少女はここに、この暗闇の中に、いるのかもしれなくて。
そうなると、ここは。
ここに来ている俺は。
いったい、何なんだろう?
「みんな、つぎのものをさがすために、いなくなっていくの。もどるね、って、かえっていっちゃうの。だれも、かわのなかにはいって、じぶんのものをさがそうとはしないの。うしなったものを、また……なんて、かんがえてないの」
「それでも…この川は、あるんだな」
「うん。かわはあって。ながれていくの」
矛盾…なんて。
思い出したのは、その言葉。
『無駄』ではなくて。
『矛盾』。
「みえないから、そういうのかな?」
だとしても、この川はなくてもいい。
「それとももう、ほんとうにいらないの?」
そんなはずはない…と、思う。
失くしたことを。
失くしてしまったことを。
人々は深く、後悔するのだから。
信じることを忘れてしまうのは。
やめてしまうのは。
とても簡単だけれど、難しいことで。
そして…それをしてしまったあとは。
苦しくて、どうしようも、なくなるのに。
少女を置いていった人物は、今も平気で、過ごしているのだろうか?
「もどってくるひとはいるよ? でもまた、かえっていっちゃうの。かわのなかになんて、はいらないで」
だったら、ここにいる俺もまた。
新しいものを探すために、戻らなくてはいけないのかもしれなくて。
でも俺は。
許されるのならば、この川の中に入って。
俺が失ってしまったものを、探し出したくて。
仕方が――なくて。
「それでも、おまえを置いていったやつは、戻ってこないんだな?」
「………」
答えが返ったのは、ずいぶん、時間がかかってから。
うん、と小さく。
短く。
許されるのなら。
少女を置いていった人物に会って。
まだ待っているという、そのことを伝えたいと思った。
それよりも、もっと。
許されるのなら。
少女を連れて、戻りたいとさえ。
「いらないって、いってたから」
「もうやめるって」
「しんじるの、やめるって」
「しんじてるの、つらいし、こわいから」
「うらぎられるってわかってるのに。なのに、しんじてなんて、いられないって」
「しんじて。そのすえに、うらぎられて。
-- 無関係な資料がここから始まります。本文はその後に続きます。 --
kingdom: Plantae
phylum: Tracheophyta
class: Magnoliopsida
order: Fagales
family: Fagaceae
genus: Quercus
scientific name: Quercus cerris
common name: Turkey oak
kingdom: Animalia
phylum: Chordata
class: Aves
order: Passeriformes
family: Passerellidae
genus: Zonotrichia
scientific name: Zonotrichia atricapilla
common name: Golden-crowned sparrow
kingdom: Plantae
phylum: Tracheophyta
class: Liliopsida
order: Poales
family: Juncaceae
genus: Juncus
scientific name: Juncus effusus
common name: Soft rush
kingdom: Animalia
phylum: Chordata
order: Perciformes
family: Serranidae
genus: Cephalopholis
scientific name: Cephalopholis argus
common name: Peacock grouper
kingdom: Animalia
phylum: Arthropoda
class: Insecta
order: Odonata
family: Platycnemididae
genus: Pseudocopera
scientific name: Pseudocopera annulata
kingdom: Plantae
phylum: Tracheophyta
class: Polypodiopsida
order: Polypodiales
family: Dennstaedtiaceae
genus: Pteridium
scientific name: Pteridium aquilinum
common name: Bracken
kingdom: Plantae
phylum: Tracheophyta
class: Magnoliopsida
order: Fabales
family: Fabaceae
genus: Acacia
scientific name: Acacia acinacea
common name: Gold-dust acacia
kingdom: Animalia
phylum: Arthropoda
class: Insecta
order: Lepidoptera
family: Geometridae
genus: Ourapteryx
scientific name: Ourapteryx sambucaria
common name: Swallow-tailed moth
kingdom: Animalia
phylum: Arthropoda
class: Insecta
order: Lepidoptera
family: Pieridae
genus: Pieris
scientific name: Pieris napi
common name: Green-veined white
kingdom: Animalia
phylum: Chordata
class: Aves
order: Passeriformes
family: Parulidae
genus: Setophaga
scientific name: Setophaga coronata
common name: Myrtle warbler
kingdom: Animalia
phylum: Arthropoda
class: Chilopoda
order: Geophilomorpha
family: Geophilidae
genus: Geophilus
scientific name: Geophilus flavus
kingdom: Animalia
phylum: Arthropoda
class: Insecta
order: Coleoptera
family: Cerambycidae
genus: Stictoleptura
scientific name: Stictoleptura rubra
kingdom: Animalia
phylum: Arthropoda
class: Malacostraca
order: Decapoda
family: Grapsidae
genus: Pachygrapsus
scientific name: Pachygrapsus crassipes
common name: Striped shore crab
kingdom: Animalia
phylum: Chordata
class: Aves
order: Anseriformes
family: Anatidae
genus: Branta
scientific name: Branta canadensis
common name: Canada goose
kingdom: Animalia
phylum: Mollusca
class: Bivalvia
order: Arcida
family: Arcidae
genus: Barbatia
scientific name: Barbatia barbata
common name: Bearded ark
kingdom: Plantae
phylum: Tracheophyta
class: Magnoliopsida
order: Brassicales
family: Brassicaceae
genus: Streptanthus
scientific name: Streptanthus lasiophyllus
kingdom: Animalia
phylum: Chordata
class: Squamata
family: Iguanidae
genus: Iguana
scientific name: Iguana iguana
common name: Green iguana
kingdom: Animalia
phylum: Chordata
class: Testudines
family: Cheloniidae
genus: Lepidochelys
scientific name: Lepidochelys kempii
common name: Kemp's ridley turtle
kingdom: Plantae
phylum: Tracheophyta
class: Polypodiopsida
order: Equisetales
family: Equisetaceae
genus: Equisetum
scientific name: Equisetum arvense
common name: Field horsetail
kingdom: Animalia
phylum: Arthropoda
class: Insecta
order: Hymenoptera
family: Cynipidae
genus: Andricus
きずつきたくないって」
「だから、ここにおいていくねって」
「しんじさせてくれるひとがあらわれたら、むかえにくるからって、いってた」
言葉を聞いて。
込み上げたのは、悲しさ。
そして、勝手だな、という、それ。
「追いかけたかったか?」
「うん…」
けれど、そうしなかった理由は。
『いい子』で…いたかったから。
ここにいろと言われたから、少女はここにいた。
本当は追いかけてしまいたかったのに。
困らせたくはなかったから。
したいことを、押し込めて。
少女はここに、い続けた。
――結果。
少女は酷く、傷ついて。
世界は闇に、閉ざされて。
少女はひとりで、そばを通り過ぎていく人を。
人たちを。
眺め続けた。
「おにいちゃんはひかりなんだとおもうの」
「光?」
「ひかり。まっくらになっちゃってから、なくなっちゃったもの」
「………」
「ひかりをさがしてくるって、いってたから」
「……?」
「えいえんを、みつけてくるって。みえるかどうかは、わからないけどって」
「……っ」
誰が? と、口にしそうになって。
俺は慌てて、手で口を覆う。
少女が言っているのは、少女を置いていった人物以外、ほかにはいない。
そんなこと、わかっていたのに。
「ひかり、ここにあるよって、おしえられたら。もどってくるかな?」
「…かもな」
「おにいちゃん、えいえん、しってる?」
「知ってる。けど……」
失くしてしまったから。
彼女となら、それを信じられたのに。
信じていたことさえ、忘れてしまっていた。
それを今更、思い出しても……、仕方がないのに。
考えて、ゆっくりと瞼を閉じる。
俺はその時、彼女のことを思い出していたから。
少女が呟いた声は、耳に入ってはこなかった。